» **Document images with their source code**:
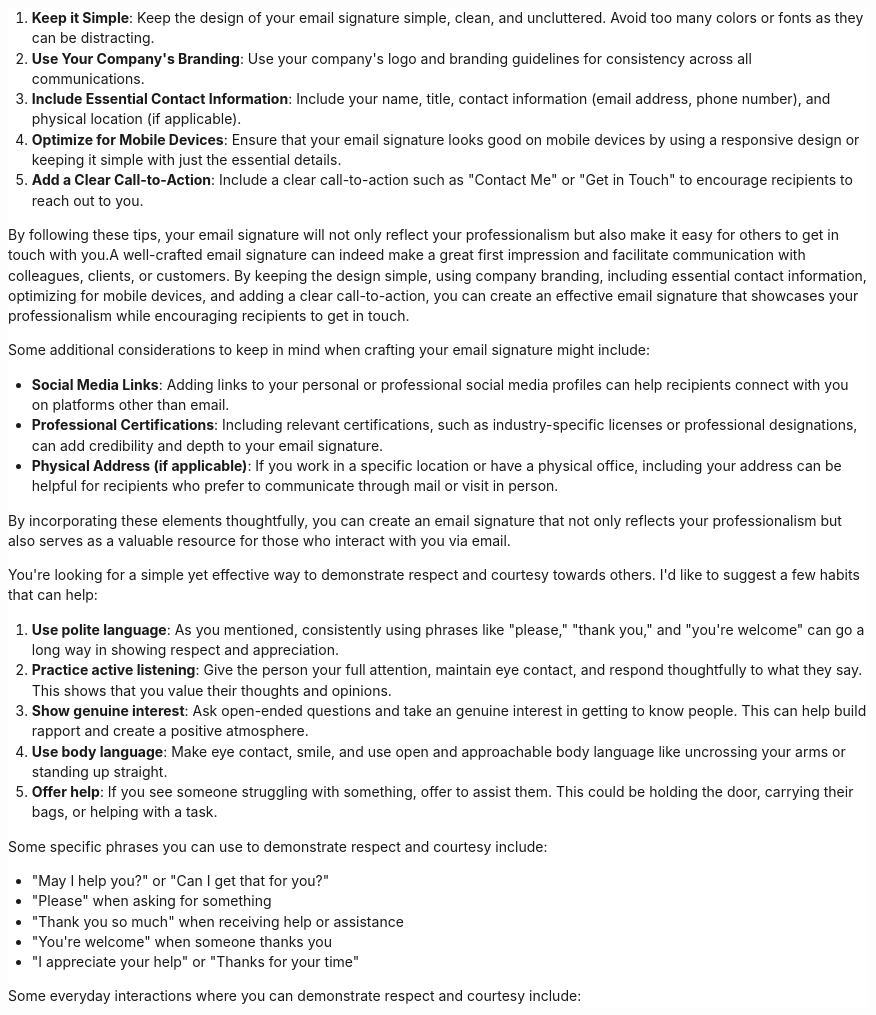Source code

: 1.  **Keep it Simple**: Keep the design of your email signature simple, clean, and uncluttered. Avoid too many colors or fonts as they can be distracting.
2.  **Use Your Company's Branding**: Use your company's logo and branding guidelines for consistency across all communications.
3.  **Include Essential Contact Information**: Include your name, title, contact information (email address, phone number), and physical location (if applicable).
4.  **Optimize for Mobile Devices**: Ensure that your email signature looks good on mobile devices by using a responsive design or keeping it simple with just the essential details.
5.  **Add a Clear Call-to-Action**: Include a clear call-to-action such as "Contact Me" or "Get in Touch" to encourage recipients to reach out to you.

By following these tips, your email signature will not only reflect your professionalism but also make it easy for others to get in touch with you.<start>A well-crafted email signature can indeed make a great first impression and facilitate communication with colleagues, clients, or customers. By keeping the design simple, using company branding, including essential contact information, optimizing for mobile devices, and adding a clear call-to-action, you can create an effective email signature that showcases your professionalism while encouraging recipients to get in touch.

Some additional considerations to keep in mind when crafting your email signature might include:

*   **Social Media Links**: Adding links to your personal or professional social media profiles can help recipients connect with you on platforms other than email.
*   **Professional Certifications**: Including relevant certifications, such as industry-specific licenses or professional designations, can add credibility and depth to your email signature.
*   **Physical Address (if applicable)**: If you work in a specific location or have a physical office, including your address can be helpful for recipients who prefer to communicate through mail or visit in person.

By incorporating these elements thoughtfully, you can create an email signature that not only reflects your professionalism but also serves as a valuable resource for those who interact with you via email.<end>

You're looking for a simple yet effective way to demonstrate respect and courtesy towards others. I'd like to suggest a few habits that can help:

1. **Use polite language**: As you mentioned, consistently using phrases like "please," "thank you," and "you're welcome" can go a long way in showing respect and appreciation.
2. **Practice active listening**: Give the person your full attention, maintain eye contact, and respond thoughtfully to what they say. This shows that you value their thoughts and opinions.
3. **Show genuine interest**: Ask open-ended questions and take an genuine interest in getting to know people. This can help build rapport and create a positive atmosphere.
4. **Use body language**: Make eye contact, smile, and use open and approachable body language like uncrossing your arms or standing up straight.
5. **Offer help**: If you see someone struggling with something, offer to assist them. This could be holding the door, carrying their bags, or helping with a task.

Some specific phrases you can use to demonstrate respect and courtesy include:

* "May I help you?" or "Can I get that for you?"
* "Please" when asking for something
* "Thank you so much" when receiving help or assistance
* "You're welcome" when someone thanks you
* "I appreciate your help" or "Thanks for your time"

Some everyday interactions where you can demonstrate respect and courtesy include:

» **Task item**: Rewrite the lines of the material from the one containing "Some specific phrases" through the end, replacing "demonstrate" with "show" everywhere and leaving all other text unchanged.

» **Answer space**:
Some specific phrases you can use to show respect and courtesy include:

* "May I help you?" or "Can I get that for you?"
* "Please" when asking for something
* "Thank you so much" when receiving help or assistance
* "You're welcome" when someone thanks you
* "I appreciate your help" or "Thanks for your time"

Some everyday interactions where you can show respect and courtesy include:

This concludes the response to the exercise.